** WHAT IS EXPECTED **
Pull each line holding the word "class" from the data.

-- DATA FOR THIS EXERCISE follows --

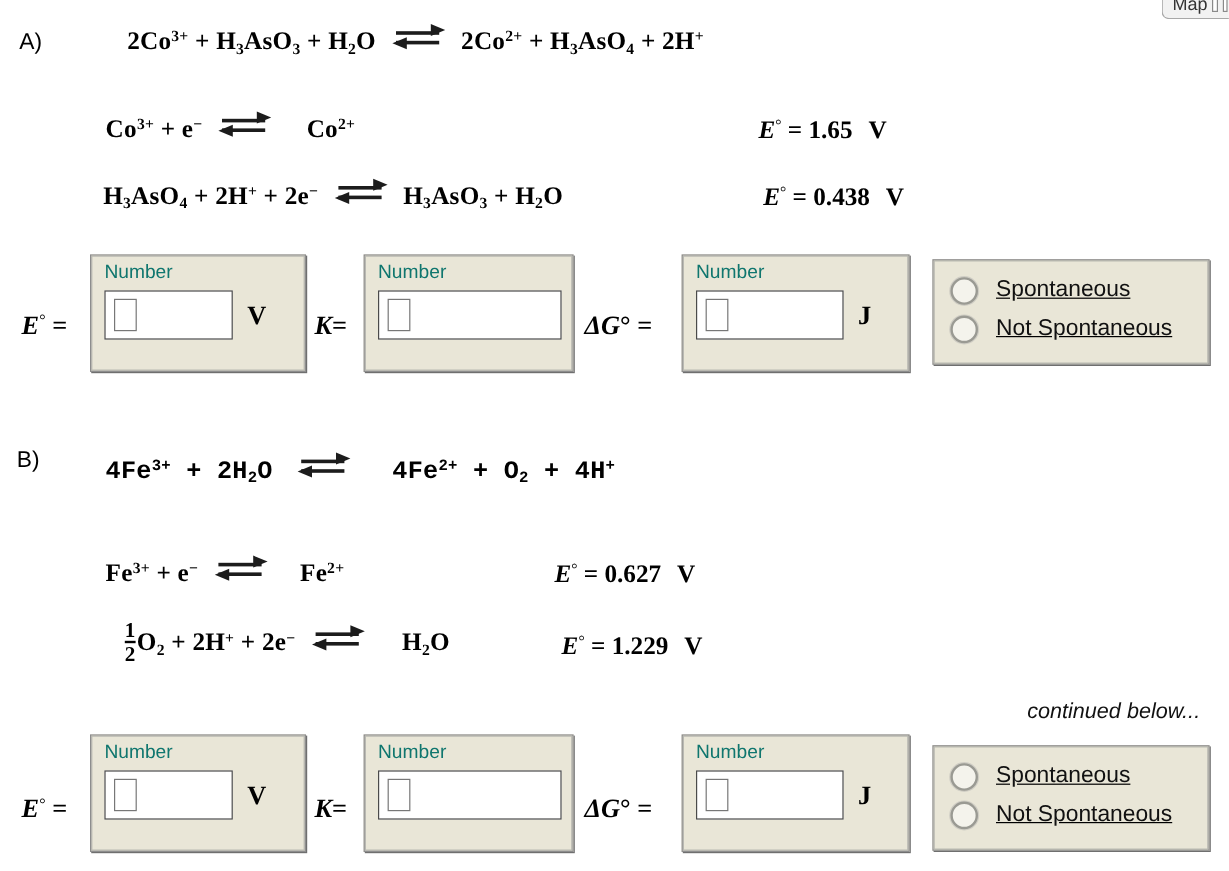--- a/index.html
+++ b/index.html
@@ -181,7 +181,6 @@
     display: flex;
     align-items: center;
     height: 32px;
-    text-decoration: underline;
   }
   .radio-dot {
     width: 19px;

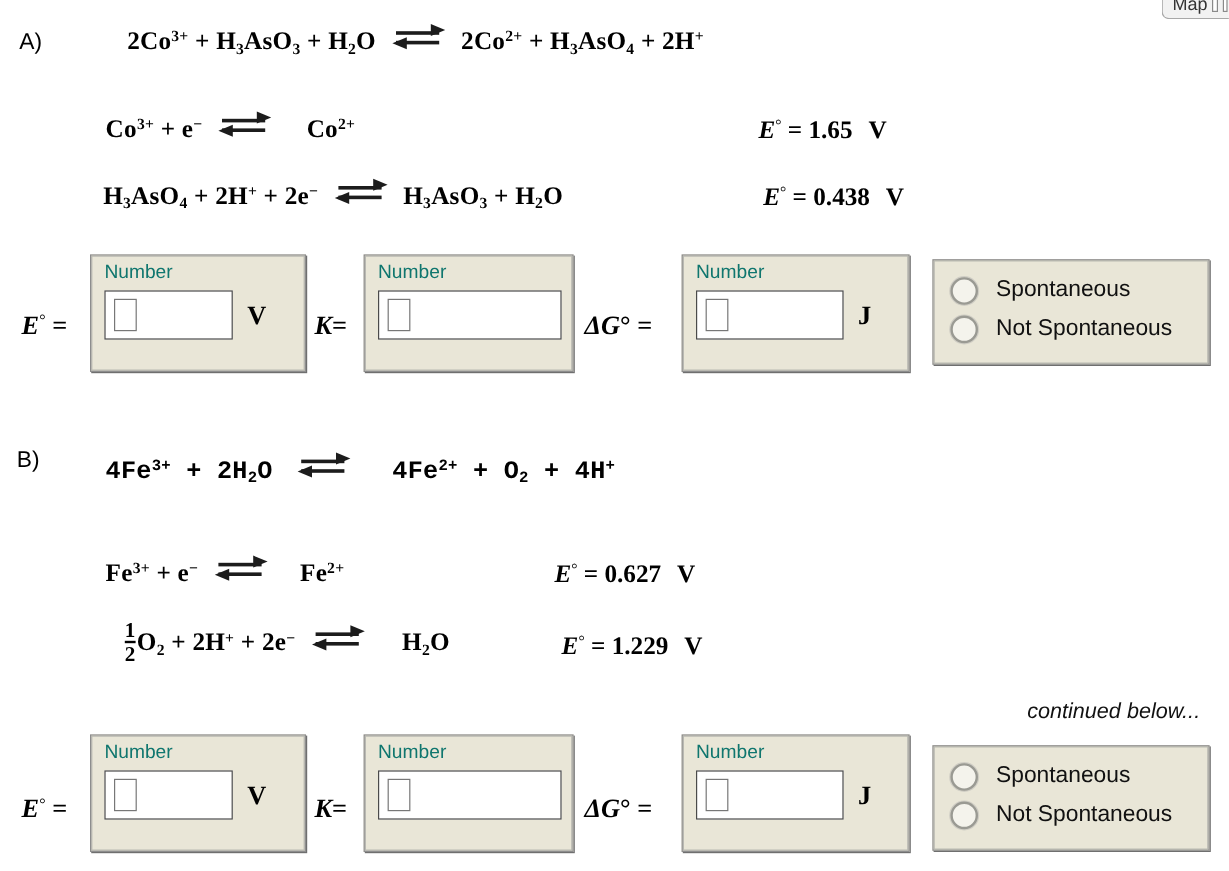--- a/index.html
+++ b/index.html
@@ -357,7 +357,7 @@
 <div class="abs eline" style="left:462px; top:466px;">
   <span class="sym">E</span><span class="deg">°</span>
   <span>=</span>
-  <span>0.627</span>
+  <span>0.604</span>
   <span style="margin-left:8px;">V</span>
 </div>
 

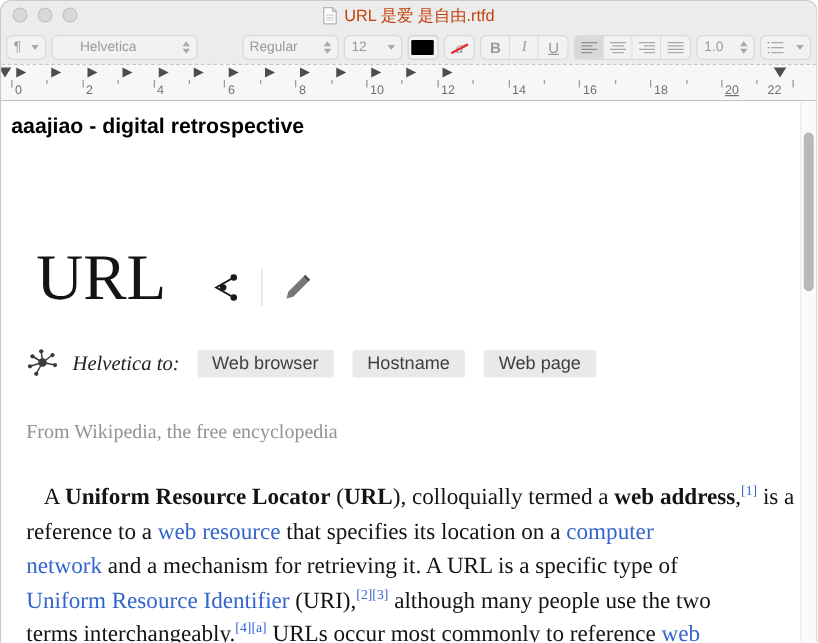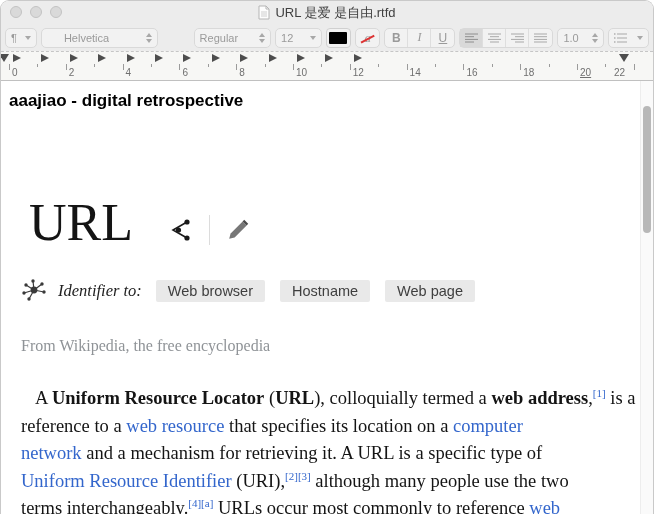--- a/index.html
+++ b/index.html
@@ -13,7 +13,7 @@
   .traffic { position:absolute; left:9px; top:5px; display:flex; gap:8px; }
   .tl { width:12px; height:12px; border-radius:50%; background:#d9d9d9; border:1px solid #c2c2c2; }
   .titlewrap { height:100%; display:flex; align-items:center; justify-content:center; gap:5px;
-               color:#404040; font-size:13px; }
+               color:#c2410c; font-size:13px; }
   .docicon { width:12px; height:15px; }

-- DATA FOR THIS EXERCISE concluded --

** RESULT FOR THIS TASK **
 <div class="abs eline" style="left:462px; top:466px;">
   <span class="sym">E</span><span class="deg">°</span>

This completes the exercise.